# Moose is Turning 1!!



## samkins (Apr 15, 2013)

Our little guy is turning one. I originally wanted to have a doggie birthday party, but it is too close to the holidays. So I had this adorable announcement made and sent it to friends and family (of course I sent it out early, so it wouldn't get overlooked with all of the holiday cards) !! I love my baby boy!!


----------



## redbirddog (Apr 23, 2010)

Happy birthday Moose.

That was my Bailey's first name. Once I got him, it was Repo and then a week later we settled on Bailey.
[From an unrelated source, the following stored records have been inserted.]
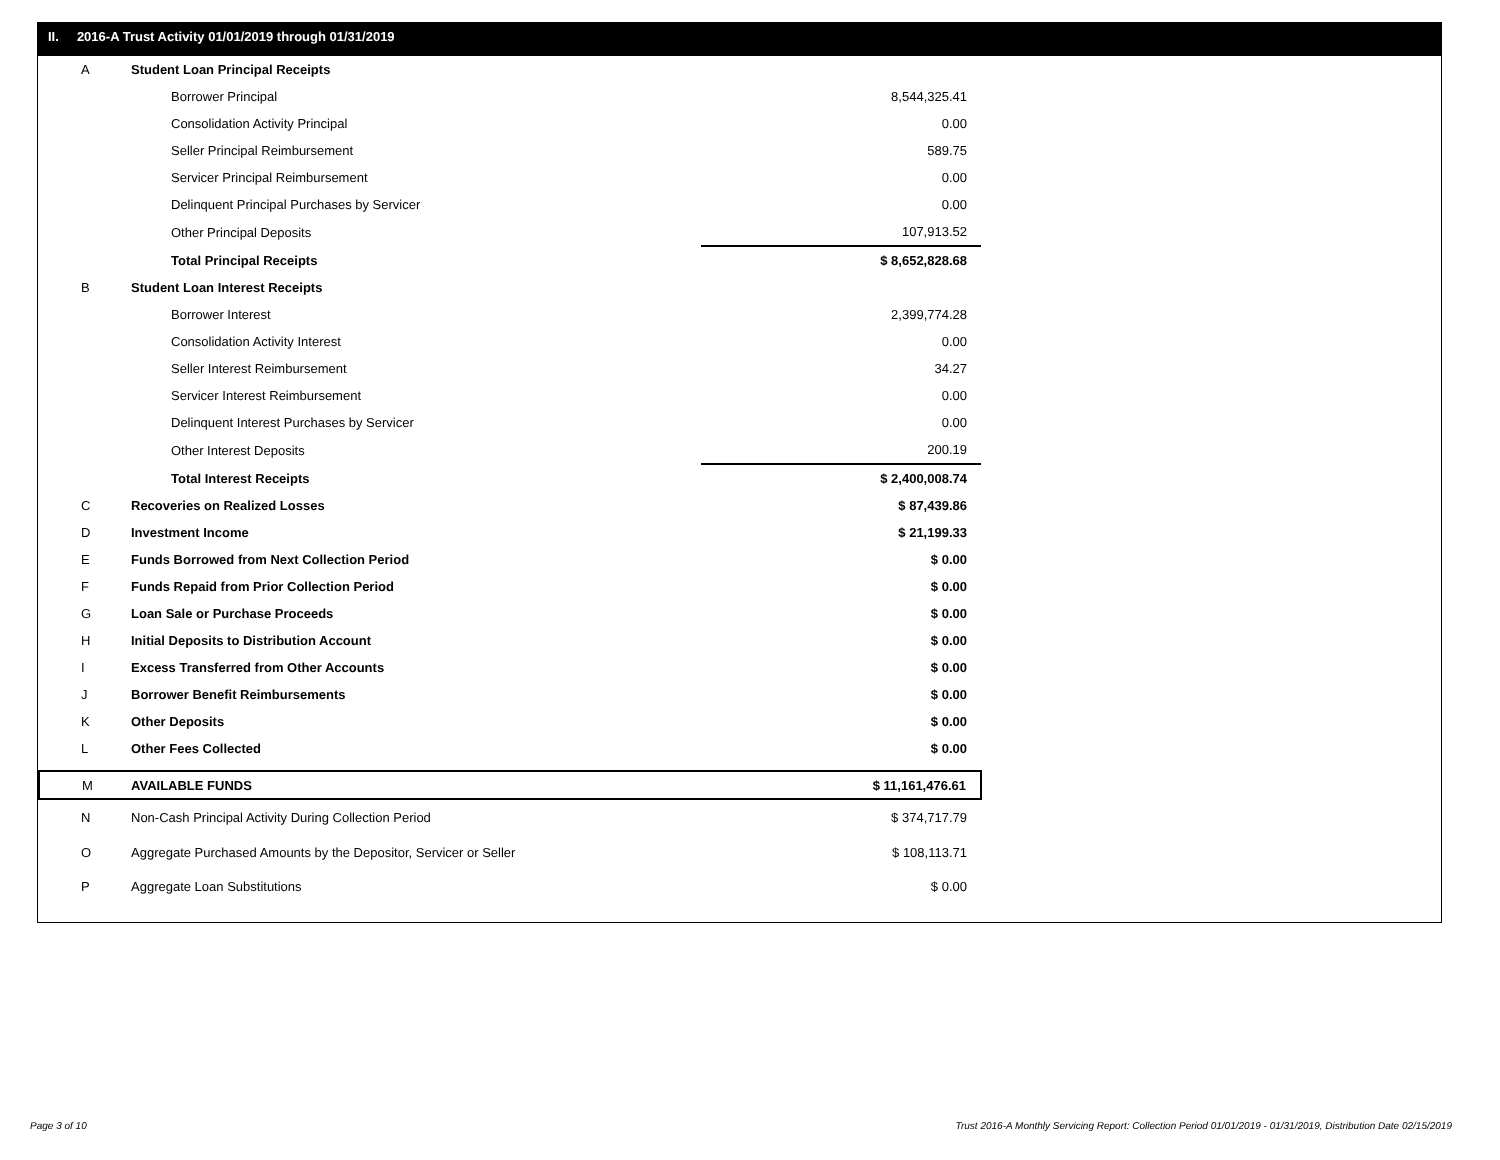II. 2016-A Trust Activity 01/01/2019 through 01/31/2019
| A | Student Loan Principal Receipts | |
| | Borrower Principal | 8,544,325.41 |
| | Consolidation Activity Principal | 0.00 |
| | Seller Principal Reimbursement | 589.75 |
| | Servicer Principal Reimbursement | 0.00 |
| | Delinquent Principal Purchases by Servicer | 0.00 |
| | Other Principal Deposits | 107,913.52 |
| | Total Principal Receipts | $ 8,652,828.68 |
| B | Student Loan Interest Receipts | |
| | Borrower Interest | 2,399,774.28 |
| | Consolidation Activity Interest | 0.00 |
| | Seller Interest Reimbursement | 34.27 |
| | Servicer Interest Reimbursement | 0.00 |
| | Delinquent Interest Purchases by Servicer | 0.00 |
| | Other Interest Deposits | 200.19 |
| | Total Interest Receipts | $ 2,400,008.74 |
| C | Recoveries on Realized Losses | $ 87,439.86 |
| D | Investment Income | $ 21,199.33 |
| E | Funds Borrowed from Next Collection Period | $ 0.00 |
| F | Funds Repaid from Prior Collection Period | $ 0.00 |
| G | Loan Sale or Purchase Proceeds | $ 0.00 |
| H | Initial Deposits to Distribution Account | $ 0.00 |
| I | Excess Transferred from Other Accounts | $ 0.00 |
| J | Borrower Benefit Reimbursements | $ 0.00 |
| K | Other Deposits | $ 0.00 |
| L | Other Fees Collected | $ 0.00 |
| M | AVAILABLE FUNDS | $ 11,161,476.61 |
| N | Non-Cash Principal Activity During Collection Period | $ 374,717.79 |
| O | Aggregate Purchased Amounts by the Depositor, Servicer or Seller | $ 108,113.71 |
| P | Aggregate Loan Substitutions | $ 0.00 |
Page 3 of 10
Trust 2016-A Monthly Servicing Report: Collection Period 01/01/2019 - 01/31/2019, Distribution Date 02/15/2019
The adventures of the teen years are just around the corner.

Happy trails,
RBD


----------



## dextersmom (Oct 29, 2013)

I LOVE IT! Happy birthday, Moose!


----------



## Chaos911 (Oct 30, 2013)

Too Funny. Made a lot of people smile when they opened mail


----------



## einspänner (Sep 8, 2012)

Happy Birthday, Moose! I love that he has a middle name too!


----------



## mswhipple (Mar 7, 2011)

Also wishing Moose a very happy first birthday!! ;D ;D ;D ;D ;D


----------



## Canadian Expy (Feb 27, 2013)

Love the birthday card! Happiest of birthdays Moose!!


----------



## Janders (Feb 27, 2014)

LOVE the birthday card! What a great idea!


----------



## jld640 (Sep 29, 2010)

Happy Birthday Moose!


----------